- **TASK STATEMENT**:
Each line of the entries that contains the word "Telefonnummer" adds one. Reply with the resulting number only.

-------------------------

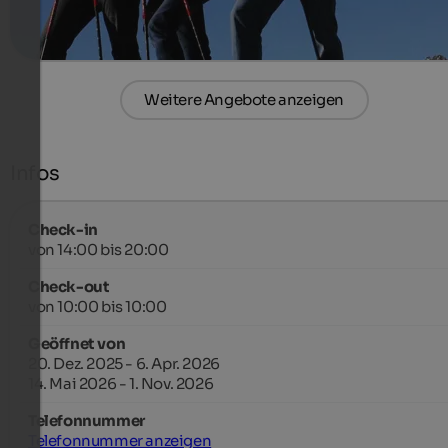
mehr Details
Weitere Angebote anzeigen
Infos
Check-in
von 14:00 bis 20:00
Check-out
von 10:00 bis 10:00
Geöffnet von
20. Dez. 2025 - 6. Apr. 2026
14. Mai 2026 - 1. Nov. 2026
Telefonnummer
Telefonnummer anzeigen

-------------------------

- **PROBLEM SOLUTION**:
2